Тим Ингольд. Когда МУРАВЕЙ встречает ПАУЧИХУ: Социальная теория для членистоногих.
Данная статья — перевод текста 2008 года из сборника «Материальная агентность». В ней Тим Ингольд полемизирует с
перевод, иллюстрации: ольга кудрявцева, меζа для экопраксии
Из сборника: Material Agency, под редакцией C. Knappett, L. Malafouris. Springer Science Business Media. — LLC, 2008
DOI: 10.1007/978-0-387-74711-8_11
Глубоко в лесу, среди зарослей и щебня, двое известных членистоногих, прославленных в животном мире своей изобретательностью и техническими достижениями, завязали разговор. Один — МУРАВЕЙ, другая — ПАУЧИХА. Оба склонны к философии: их забота состоит в том, чтобы понять мир и своё место в нем. В этот раз настала очередь МУРАВЬЯ открыть дискуссию.
«Мы, муравьи, — заявляет он, — не изолированные особи. Наш мозг может быть не больше булавочной головки, но мы способны добиться многого. Наши гнезда — монументальные курганы, а наши дороги — шоссе через лес, преодолевающие всё на своем пути. Мы способны на такие достижения, поскольку мы сотрудничаем. Мы живем вместе в многотысячных колониях, делимся едой и работой. Одним словом, мы самые социальные из насекомых».

Содержимое набора данных.
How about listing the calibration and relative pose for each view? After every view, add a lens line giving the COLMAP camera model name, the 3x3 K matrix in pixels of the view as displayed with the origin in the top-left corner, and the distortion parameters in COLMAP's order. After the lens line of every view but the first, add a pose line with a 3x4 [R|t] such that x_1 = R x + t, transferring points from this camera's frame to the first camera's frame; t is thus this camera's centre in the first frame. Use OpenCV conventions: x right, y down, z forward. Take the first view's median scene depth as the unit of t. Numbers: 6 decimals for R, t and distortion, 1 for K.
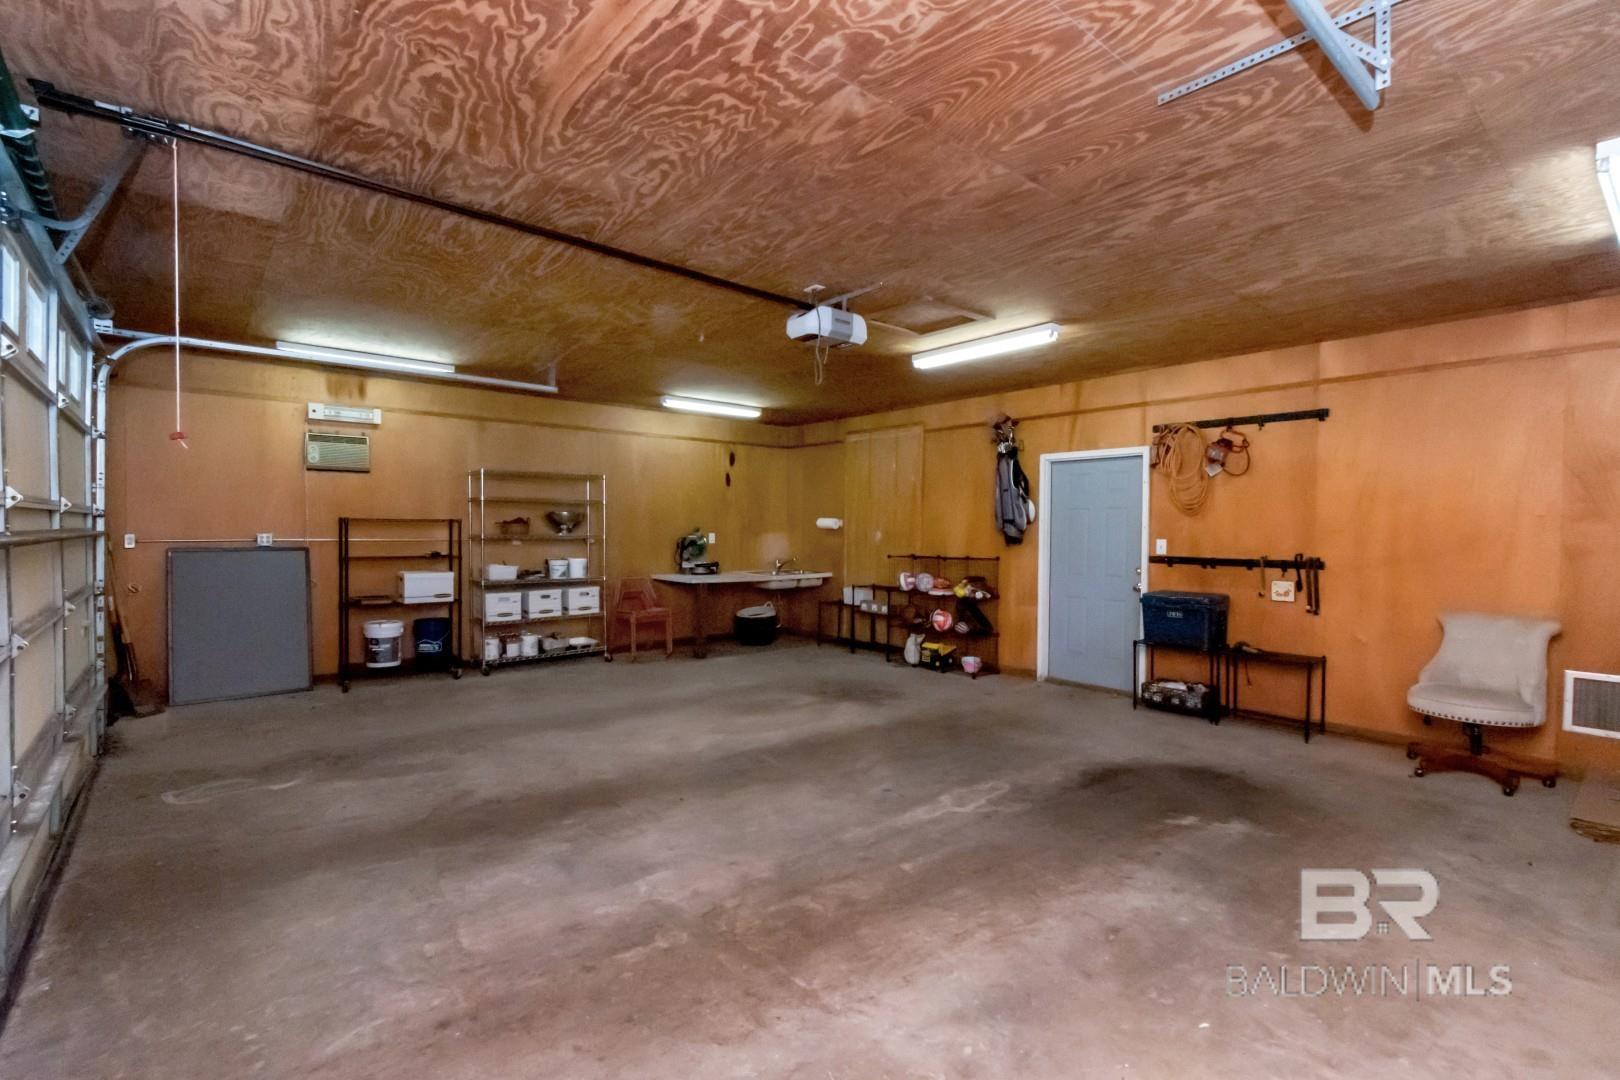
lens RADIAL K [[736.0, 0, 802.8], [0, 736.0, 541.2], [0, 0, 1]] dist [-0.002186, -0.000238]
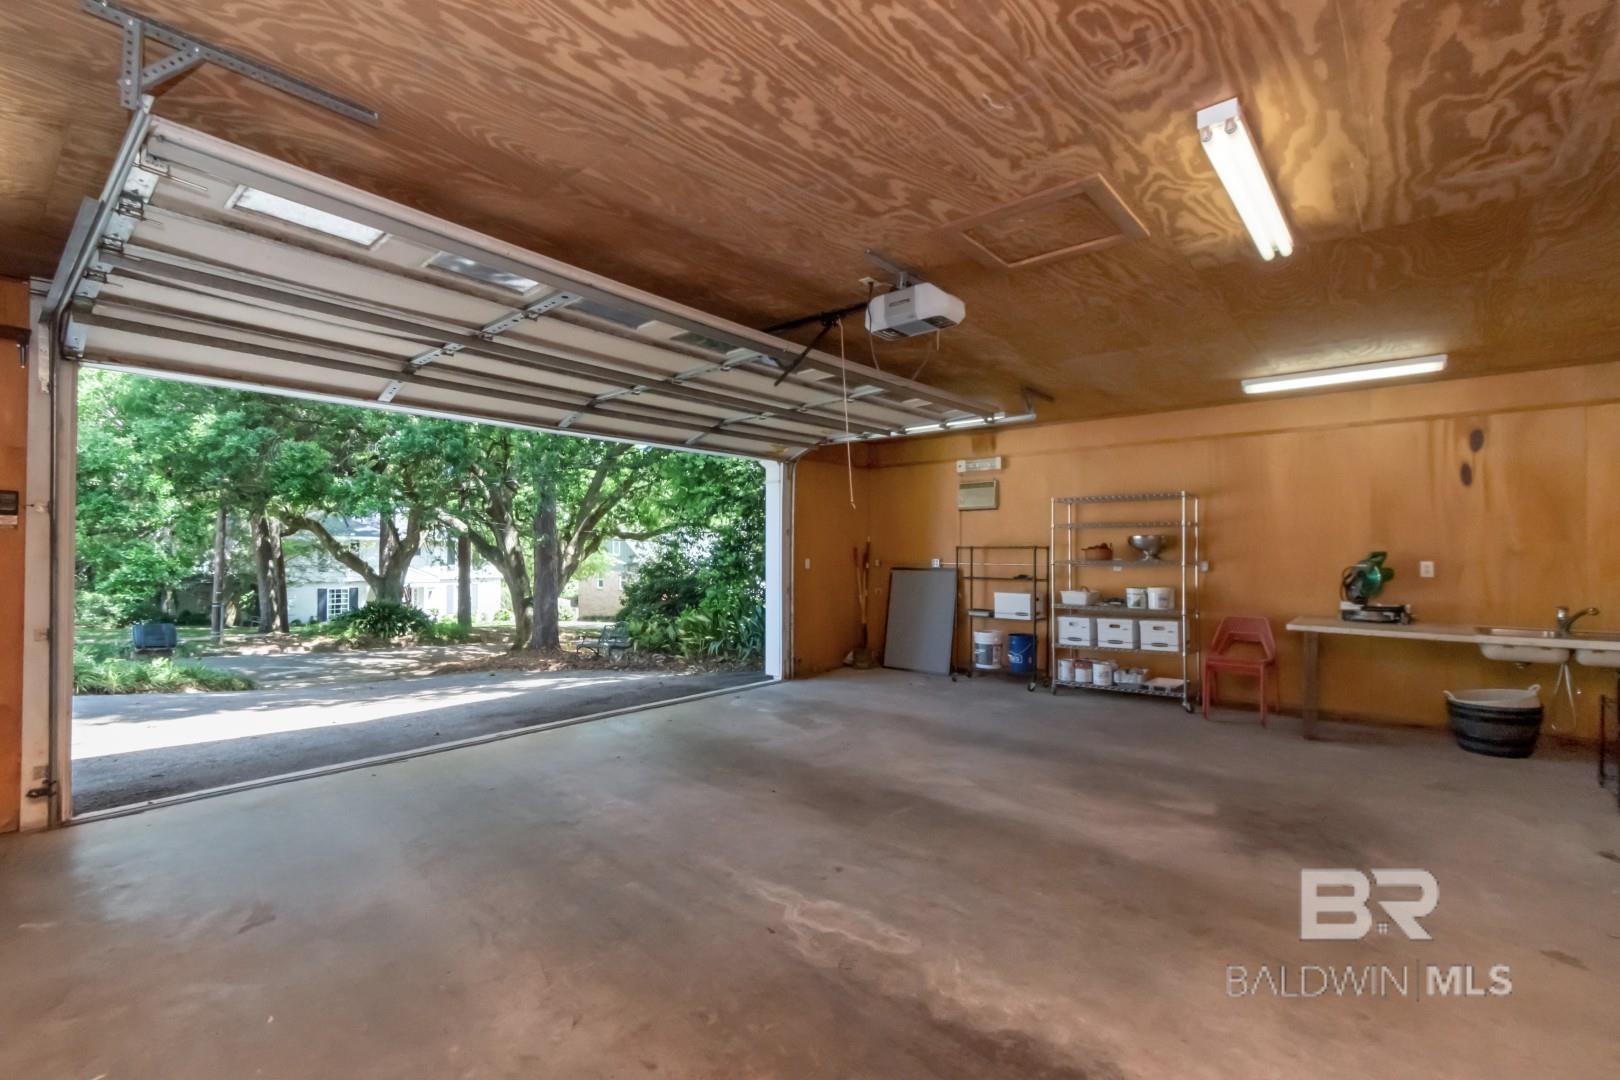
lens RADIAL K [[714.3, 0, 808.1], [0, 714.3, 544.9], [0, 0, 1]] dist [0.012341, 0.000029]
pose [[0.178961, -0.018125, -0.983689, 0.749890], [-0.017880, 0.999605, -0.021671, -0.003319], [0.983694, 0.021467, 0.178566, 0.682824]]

---

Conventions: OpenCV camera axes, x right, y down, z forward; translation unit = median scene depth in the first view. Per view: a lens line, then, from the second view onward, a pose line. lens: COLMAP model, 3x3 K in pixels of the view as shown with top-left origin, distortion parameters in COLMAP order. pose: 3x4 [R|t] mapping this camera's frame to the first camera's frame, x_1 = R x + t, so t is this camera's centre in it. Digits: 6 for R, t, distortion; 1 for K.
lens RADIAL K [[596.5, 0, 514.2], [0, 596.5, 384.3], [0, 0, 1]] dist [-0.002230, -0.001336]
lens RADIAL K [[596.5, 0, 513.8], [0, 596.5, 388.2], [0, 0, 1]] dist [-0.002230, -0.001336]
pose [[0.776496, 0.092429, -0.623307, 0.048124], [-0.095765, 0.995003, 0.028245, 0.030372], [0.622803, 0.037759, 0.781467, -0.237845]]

Список заданий.
[1] С чем муравей в отрывке о муравье и паучихе сравнивает дороги муравьёв?
[2] Подхватите отрывок о муравье и паучихе после его последней фразы и продолжите повествование.

Ответы по номерам.
[1] С шоссе через лес, преодолевающими всё на своём пути.

[2]
ПАУЧИХЕ, более одинокой по натуре, трудно понять идею жизни в колонии. Она признаёт, что более склонна есть себе подобных, чем работать с ними. Ей любопытно узнать, что значит быть социальной, и она решает расспросить об этом муравья. «В ходе вашей деятельности, — замечает она, — вам приходится сталкиваться со всевозможными вещами. Я видела, как вы таскали в свои гнезда червей и насекомых, которых убили для пропитания, вместе со строительными материалами, такими как ветки, сосновые иголки и листья, часто во много раз превышающие размер вашего тела. Я видела, как вы трогали тлю и слизывали медвяную росу с их тел. И я видела, как вы собирали и таскали с собой личинок своего собственного вида. Скажите мне, у вас есть социальные отношения с этими существами или только со зрелыми членами колонии, такими как вы?»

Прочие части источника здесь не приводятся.